Spatial grounding data:
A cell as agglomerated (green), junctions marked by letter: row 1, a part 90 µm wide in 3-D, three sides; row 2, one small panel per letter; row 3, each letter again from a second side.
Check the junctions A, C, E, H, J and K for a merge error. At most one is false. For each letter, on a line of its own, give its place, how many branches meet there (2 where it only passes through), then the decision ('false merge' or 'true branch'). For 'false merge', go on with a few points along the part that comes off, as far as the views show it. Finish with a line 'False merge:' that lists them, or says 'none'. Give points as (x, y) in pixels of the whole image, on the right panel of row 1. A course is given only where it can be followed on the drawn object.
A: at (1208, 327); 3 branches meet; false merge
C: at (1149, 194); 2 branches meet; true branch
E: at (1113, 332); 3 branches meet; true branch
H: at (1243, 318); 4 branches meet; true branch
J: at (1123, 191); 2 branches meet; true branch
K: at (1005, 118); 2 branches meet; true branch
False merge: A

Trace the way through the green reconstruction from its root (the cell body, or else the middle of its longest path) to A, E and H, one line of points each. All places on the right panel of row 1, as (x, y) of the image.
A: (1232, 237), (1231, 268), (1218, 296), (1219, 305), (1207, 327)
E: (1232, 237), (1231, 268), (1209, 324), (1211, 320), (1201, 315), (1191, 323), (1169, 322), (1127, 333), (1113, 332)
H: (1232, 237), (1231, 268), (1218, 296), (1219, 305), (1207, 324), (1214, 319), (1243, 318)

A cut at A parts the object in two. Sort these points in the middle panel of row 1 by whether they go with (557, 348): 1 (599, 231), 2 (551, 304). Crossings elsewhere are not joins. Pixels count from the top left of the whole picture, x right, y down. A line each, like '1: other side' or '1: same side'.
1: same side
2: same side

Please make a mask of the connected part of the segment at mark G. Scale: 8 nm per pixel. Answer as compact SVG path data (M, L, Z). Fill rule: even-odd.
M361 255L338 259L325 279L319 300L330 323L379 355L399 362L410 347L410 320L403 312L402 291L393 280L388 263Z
...
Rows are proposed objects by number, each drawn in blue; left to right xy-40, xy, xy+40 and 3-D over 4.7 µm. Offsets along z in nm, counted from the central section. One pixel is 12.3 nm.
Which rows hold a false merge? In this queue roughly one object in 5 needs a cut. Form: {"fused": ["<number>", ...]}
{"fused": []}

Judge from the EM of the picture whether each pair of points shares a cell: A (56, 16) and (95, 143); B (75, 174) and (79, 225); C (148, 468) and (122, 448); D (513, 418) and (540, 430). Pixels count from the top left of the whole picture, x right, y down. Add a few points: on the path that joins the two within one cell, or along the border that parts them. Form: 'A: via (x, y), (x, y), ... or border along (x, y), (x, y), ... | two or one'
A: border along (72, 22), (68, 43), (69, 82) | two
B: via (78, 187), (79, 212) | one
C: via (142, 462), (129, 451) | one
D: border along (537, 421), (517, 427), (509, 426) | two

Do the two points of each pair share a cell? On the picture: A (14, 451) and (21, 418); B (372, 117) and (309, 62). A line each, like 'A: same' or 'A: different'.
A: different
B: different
--
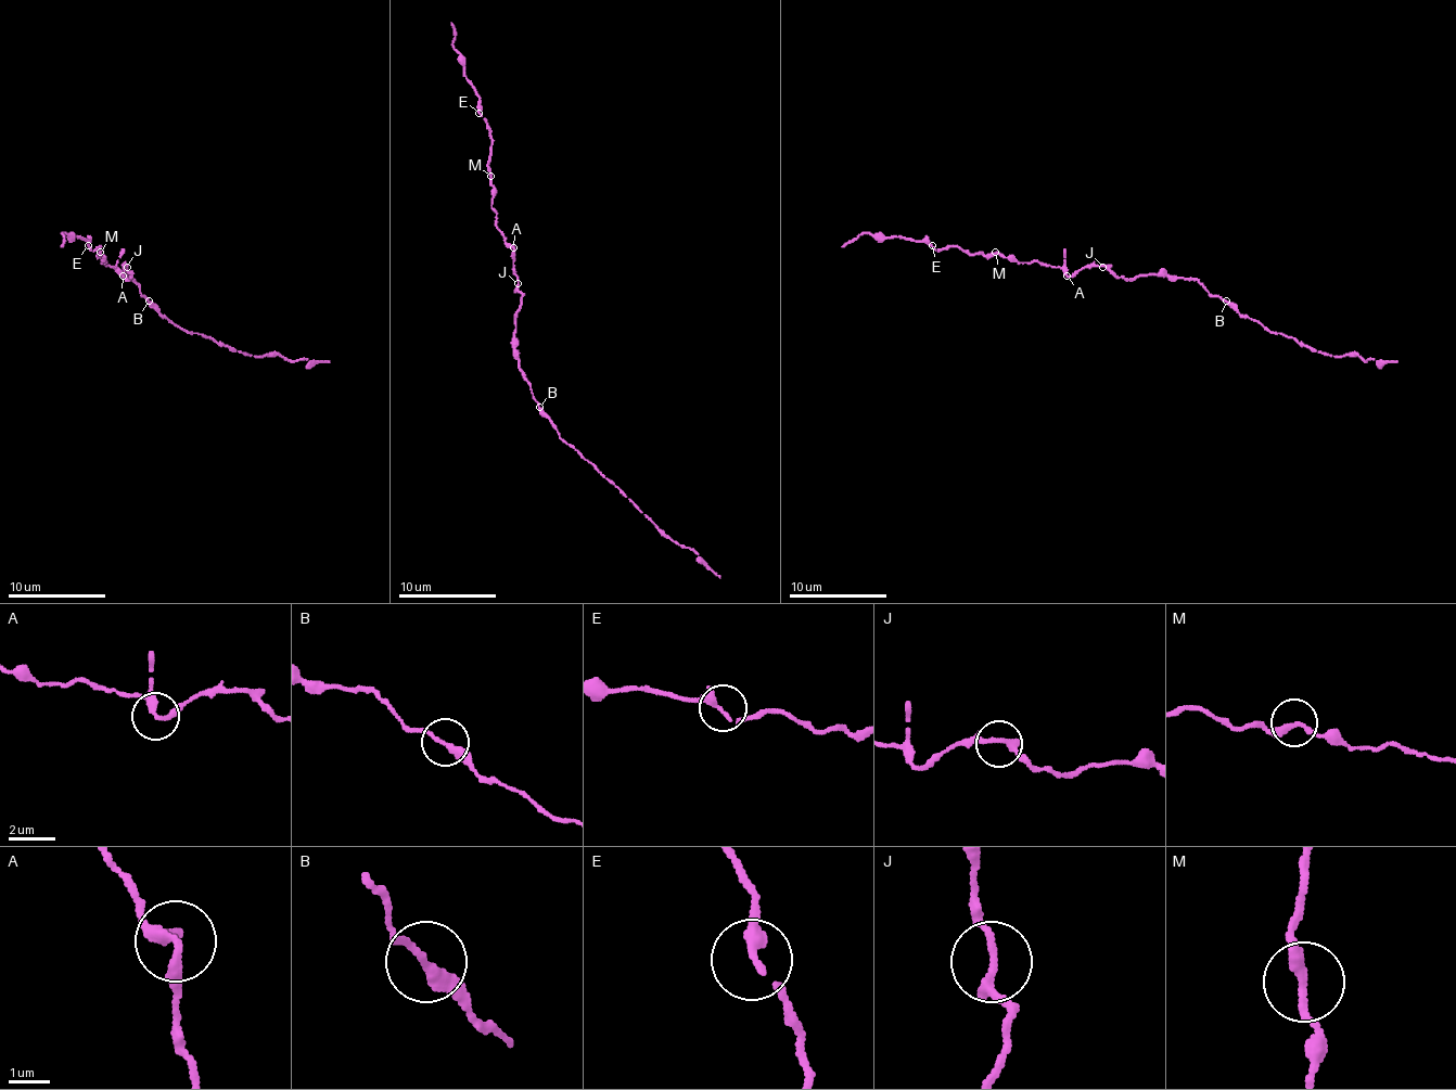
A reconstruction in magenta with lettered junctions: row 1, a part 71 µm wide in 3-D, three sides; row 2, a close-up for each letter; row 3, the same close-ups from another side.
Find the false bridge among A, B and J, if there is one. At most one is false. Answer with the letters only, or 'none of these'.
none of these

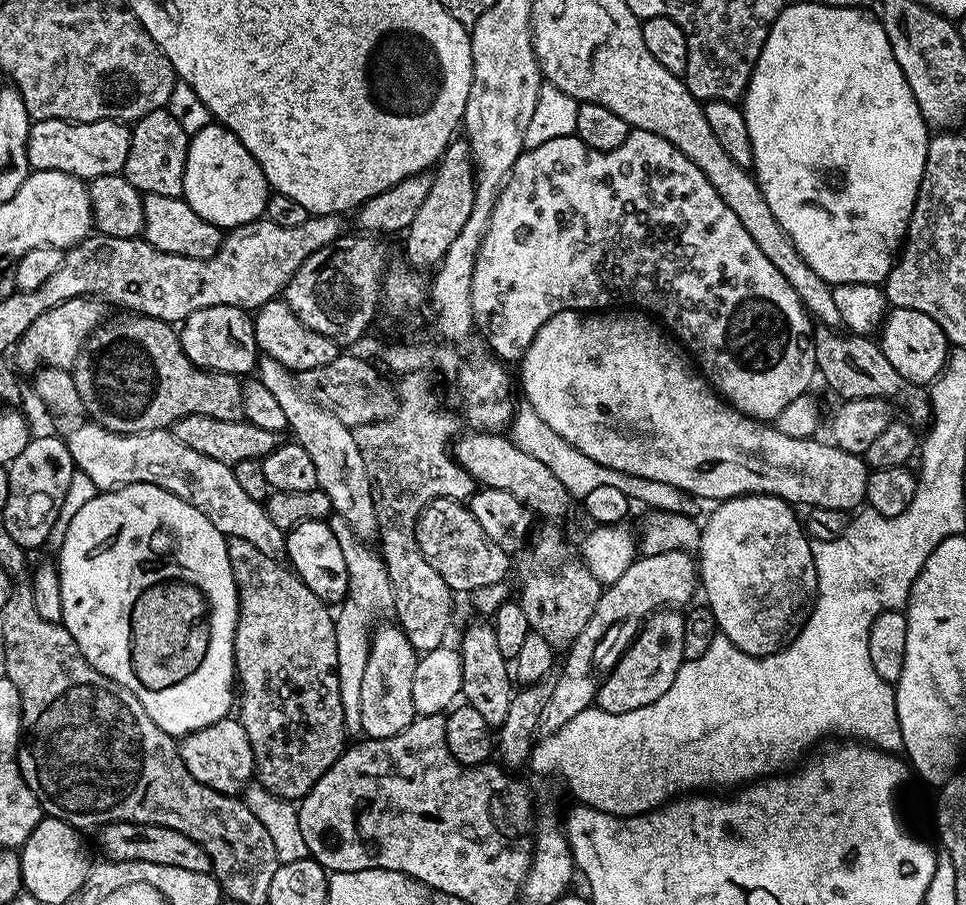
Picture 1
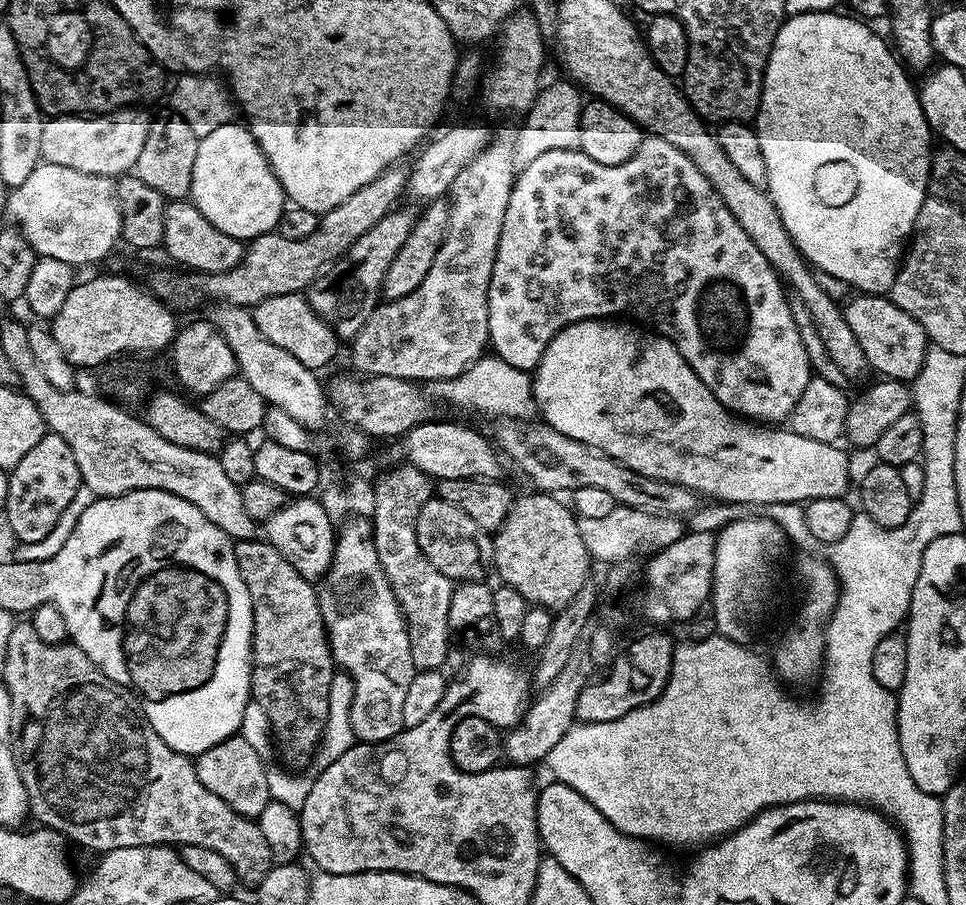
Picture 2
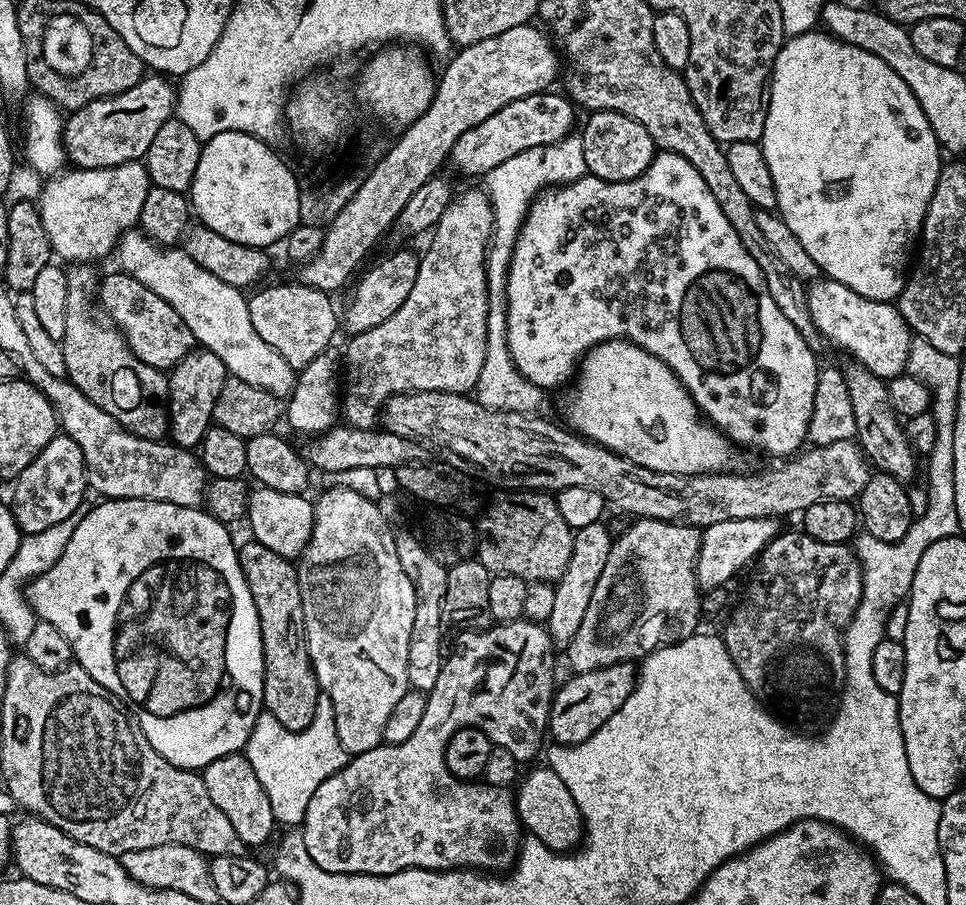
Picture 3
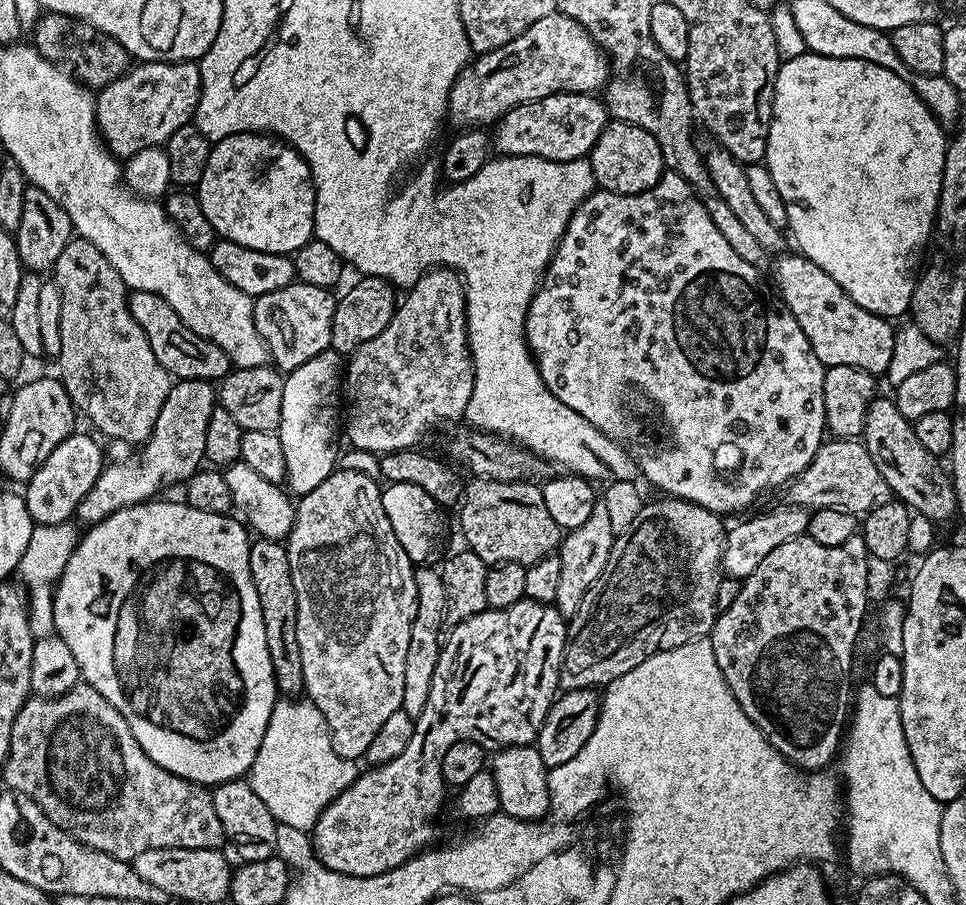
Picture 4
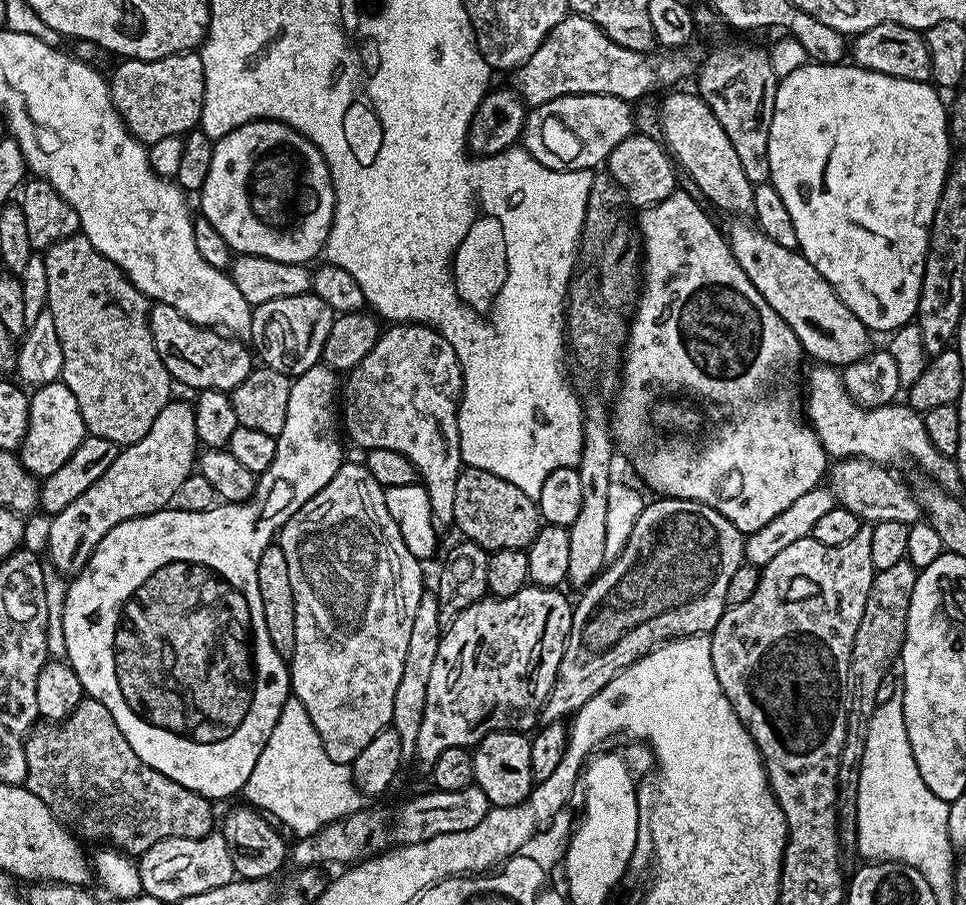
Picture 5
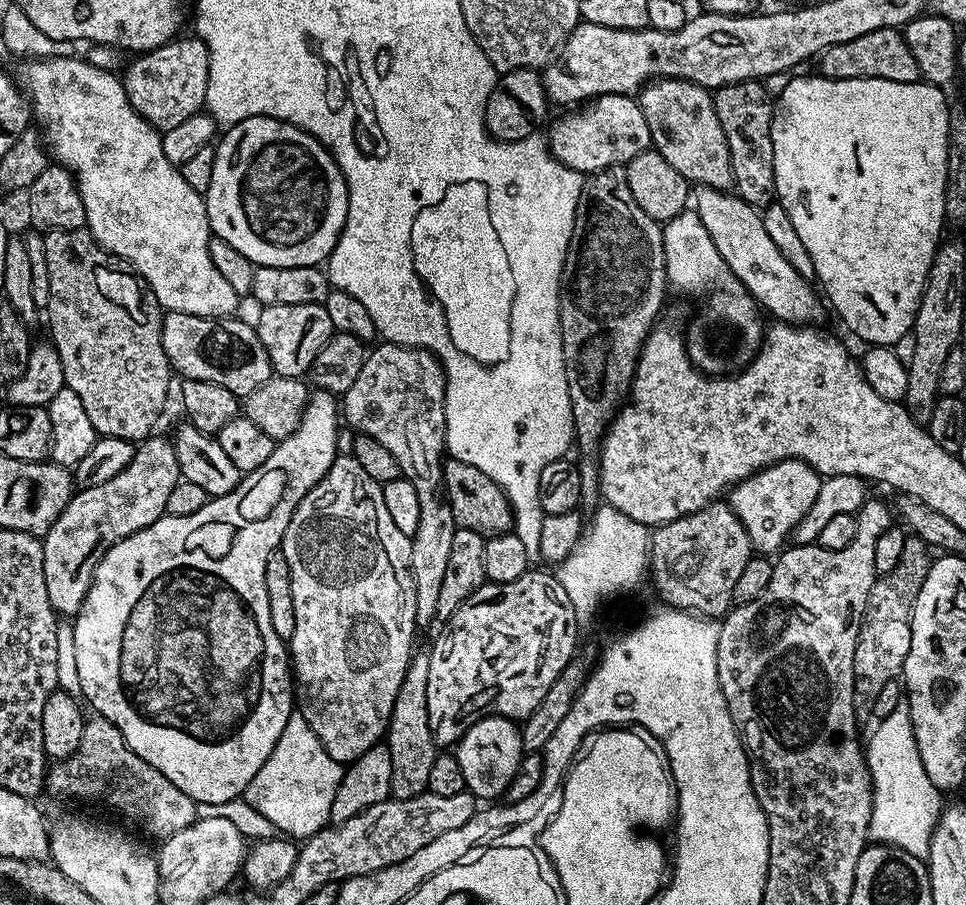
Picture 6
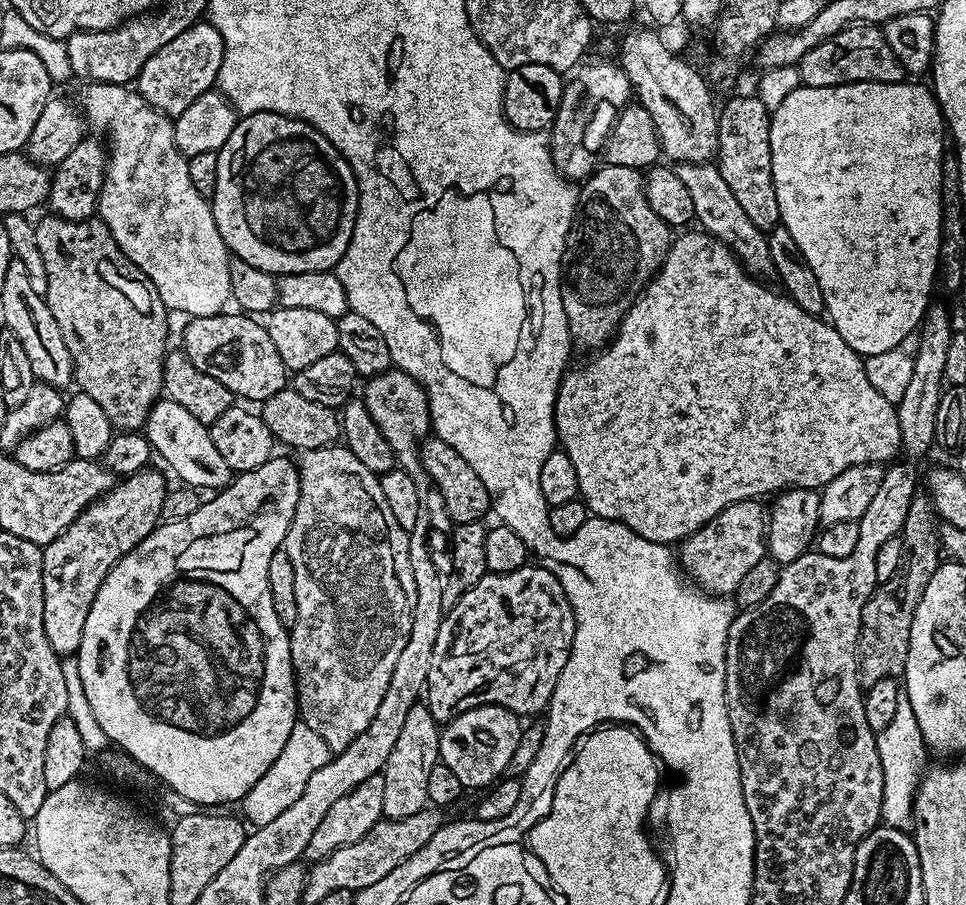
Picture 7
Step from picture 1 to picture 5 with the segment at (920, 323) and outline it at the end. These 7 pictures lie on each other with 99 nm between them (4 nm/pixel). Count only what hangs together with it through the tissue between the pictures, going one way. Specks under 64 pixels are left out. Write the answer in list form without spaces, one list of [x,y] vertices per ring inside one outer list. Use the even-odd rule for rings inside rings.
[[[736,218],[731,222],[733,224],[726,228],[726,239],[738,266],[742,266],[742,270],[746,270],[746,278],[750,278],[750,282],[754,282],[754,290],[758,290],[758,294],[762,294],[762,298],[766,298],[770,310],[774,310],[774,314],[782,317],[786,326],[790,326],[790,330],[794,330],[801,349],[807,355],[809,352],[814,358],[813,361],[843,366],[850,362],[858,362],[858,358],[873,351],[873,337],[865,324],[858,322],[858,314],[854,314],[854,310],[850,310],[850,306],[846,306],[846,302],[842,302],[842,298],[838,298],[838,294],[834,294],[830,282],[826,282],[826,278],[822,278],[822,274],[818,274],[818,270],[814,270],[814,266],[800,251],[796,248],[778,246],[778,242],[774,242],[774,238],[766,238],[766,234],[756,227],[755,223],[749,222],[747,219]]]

■ **Problem**: Copy out every line of the data in which the word "sides" is found.

■ **Finished exercise**:
A cell as agglomerated (green), junctions marked by letter: row 1, a part 90 µm wide in 3-D, three sides; row 2, one small panel per letter; row 3, each letter again from a second side.
A reconstruction in magenta with lettered junctions: row 1, a part 71 µm wide in 3-D, three sides; row 2, a close-up for each letter; row 3, the same close-ups from another side.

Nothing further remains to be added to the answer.